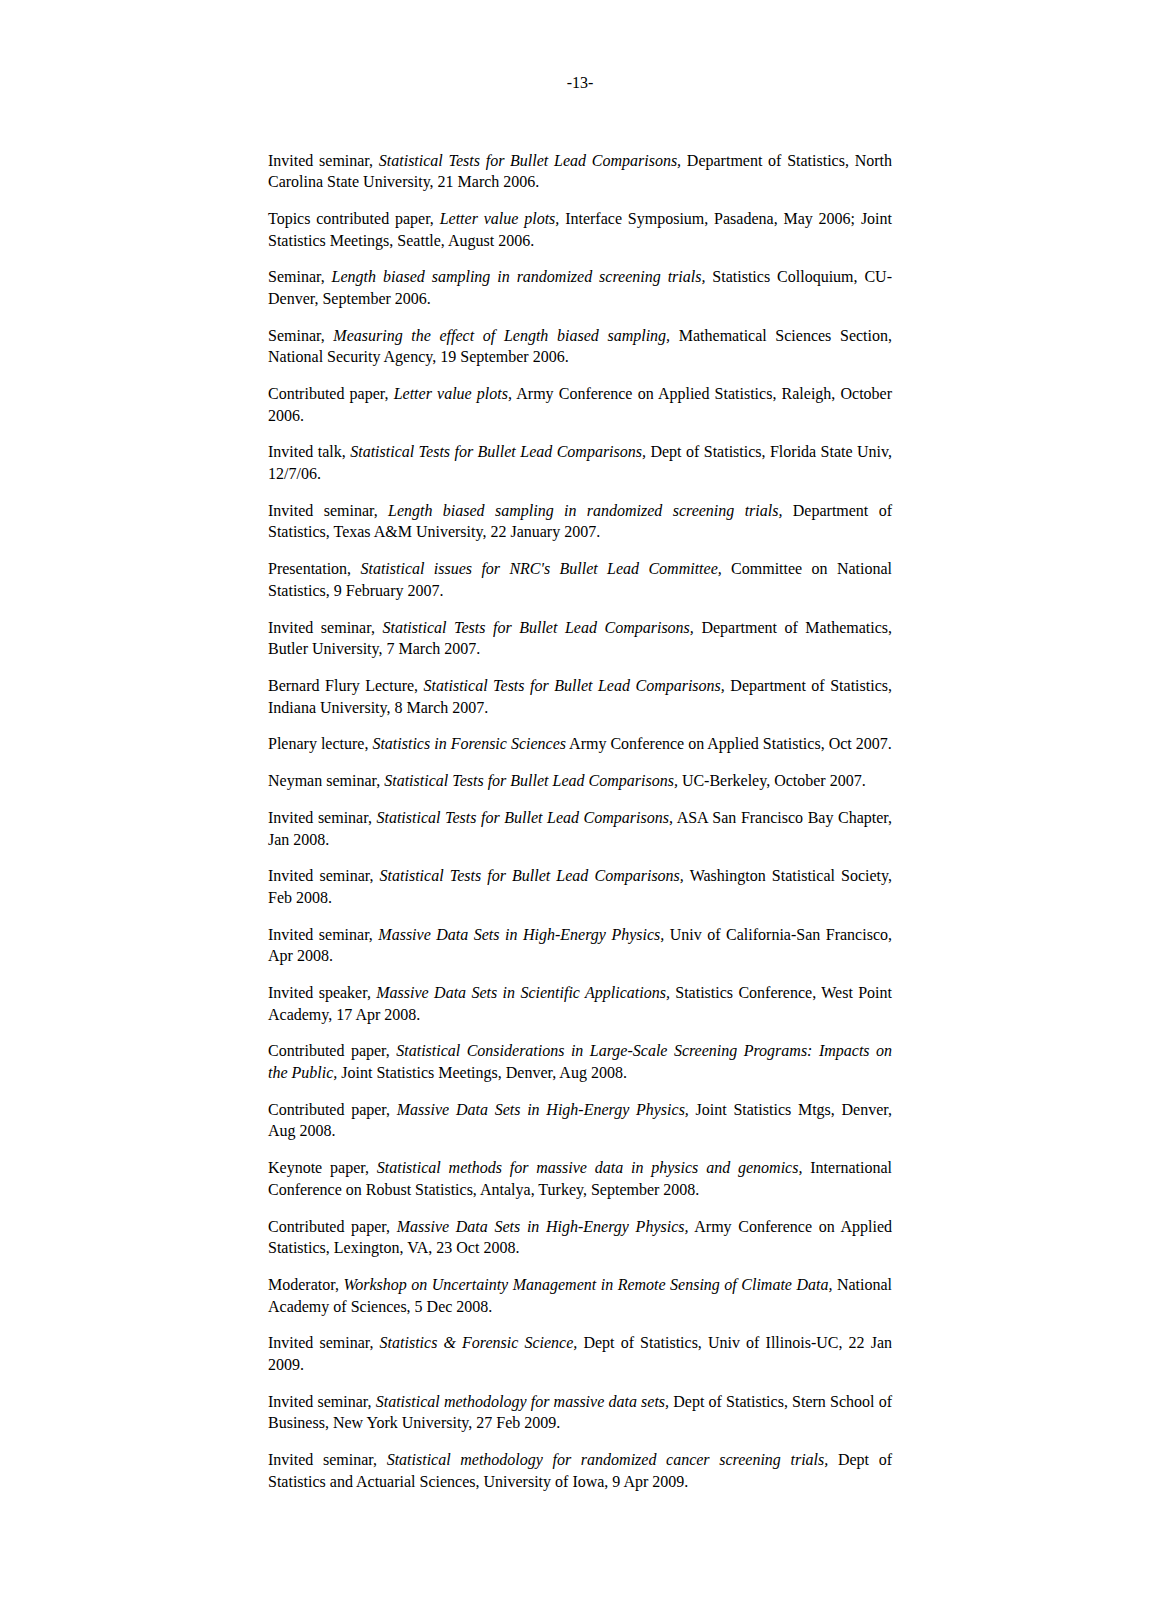-13-
Invited seminar, Statistical Tests for Bullet Lead Comparisons, Department of Statistics, North Carolina State University, 21 March 2006.
Topics contributed paper, Letter value plots, Interface Symposium, Pasadena, May 2006; Joint Statistics Meetings, Seattle, August 2006.
Seminar, Length biased sampling in randomized screening trials, Statistics Colloquium, CU-Denver, September 2006.
Seminar, Measuring the effect of Length biased sampling, Mathematical Sciences Section, National Security Agency, 19 September 2006.
Contributed paper, Letter value plots, Army Conference on Applied Statistics, Raleigh, October 2006.
Invited talk, Statistical Tests for Bullet Lead Comparisons, Dept of Statistics, Florida State Univ, 12/7/06.
Invited seminar, Length biased sampling in randomized screening trials, Department of Statistics, Texas A&M University, 22 January 2007.
Presentation, Statistical issues for NRC's Bullet Lead Committee, Committee on National Statistics, 9 February 2007.
Invited seminar, Statistical Tests for Bullet Lead Comparisons, Department of Mathematics, Butler University, 7 March 2007.
Bernard Flury Lecture, Statistical Tests for Bullet Lead Comparisons, Department of Statistics, Indiana University, 8 March 2007.
Plenary lecture, Statistics in Forensic Sciences Army Conference on Applied Statistics, Oct 2007.
Neyman seminar, Statistical Tests for Bullet Lead Comparisons, UC-Berkeley, October 2007.
Invited seminar, Statistical Tests for Bullet Lead Comparisons, ASA San Francisco Bay Chapter, Jan 2008.
Invited seminar, Statistical Tests for Bullet Lead Comparisons, Washington Statistical Society, Feb 2008.
Invited seminar, Massive Data Sets in High-Energy Physics, Univ of California-San Francisco, Apr 2008.
Invited speaker, Massive Data Sets in Scientific Applications, Statistics Conference, West Point Academy, 17 Apr 2008.
Contributed paper, Statistical Considerations in Large-Scale Screening Programs: Impacts on the Public, Joint Statistics Meetings, Denver, Aug 2008.
Contributed paper, Massive Data Sets in High-Energy Physics, Joint Statistics Mtgs, Denver, Aug 2008.
Keynote paper, Statistical methods for massive data in physics and genomics, International Conference on Robust Statistics, Antalya, Turkey, September 2008.
Contributed paper, Massive Data Sets in High-Energy Physics, Army Conference on Applied Statistics, Lexington, VA, 23 Oct 2008.
Moderator, Workshop on Uncertainty Management in Remote Sensing of Climate Data, National Academy of Sciences, 5 Dec 2008.
Invited seminar, Statistics & Forensic Science, Dept of Statistics, Univ of Illinois-UC, 22 Jan 2009.
Invited seminar, Statistical methodology for massive data sets, Dept of Statistics, Stern School of Business, New York University, 27 Feb 2009.
Invited seminar, Statistical methodology for randomized cancer screening trials, Dept of Statistics and Actuarial Sciences, University of Iowa, 9 Apr 2009.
· · · · · · ·
Set down the line holding "Moderator, Workshop on" and all later lines through the last one in the material above, exactly, and no other lines.

Moderator, Workshop on Uncertainty Management in Remote Sensing of Climate Data, National Academy of Sciences, 5 Dec 2008.
Invited seminar, Statistics & Forensic Science, Dept of Statistics, Univ of Illinois-UC, 22 Jan 2009.
Invited seminar, Statistical methodology for massive data sets, Dept of Statistics, Stern School of Business, New York University, 27 Feb 2009.
Invited seminar, Statistical methodology for randomized cancer screening trials, Dept of Statistics and Actuarial Sciences, University of Iowa, 9 Apr 2009.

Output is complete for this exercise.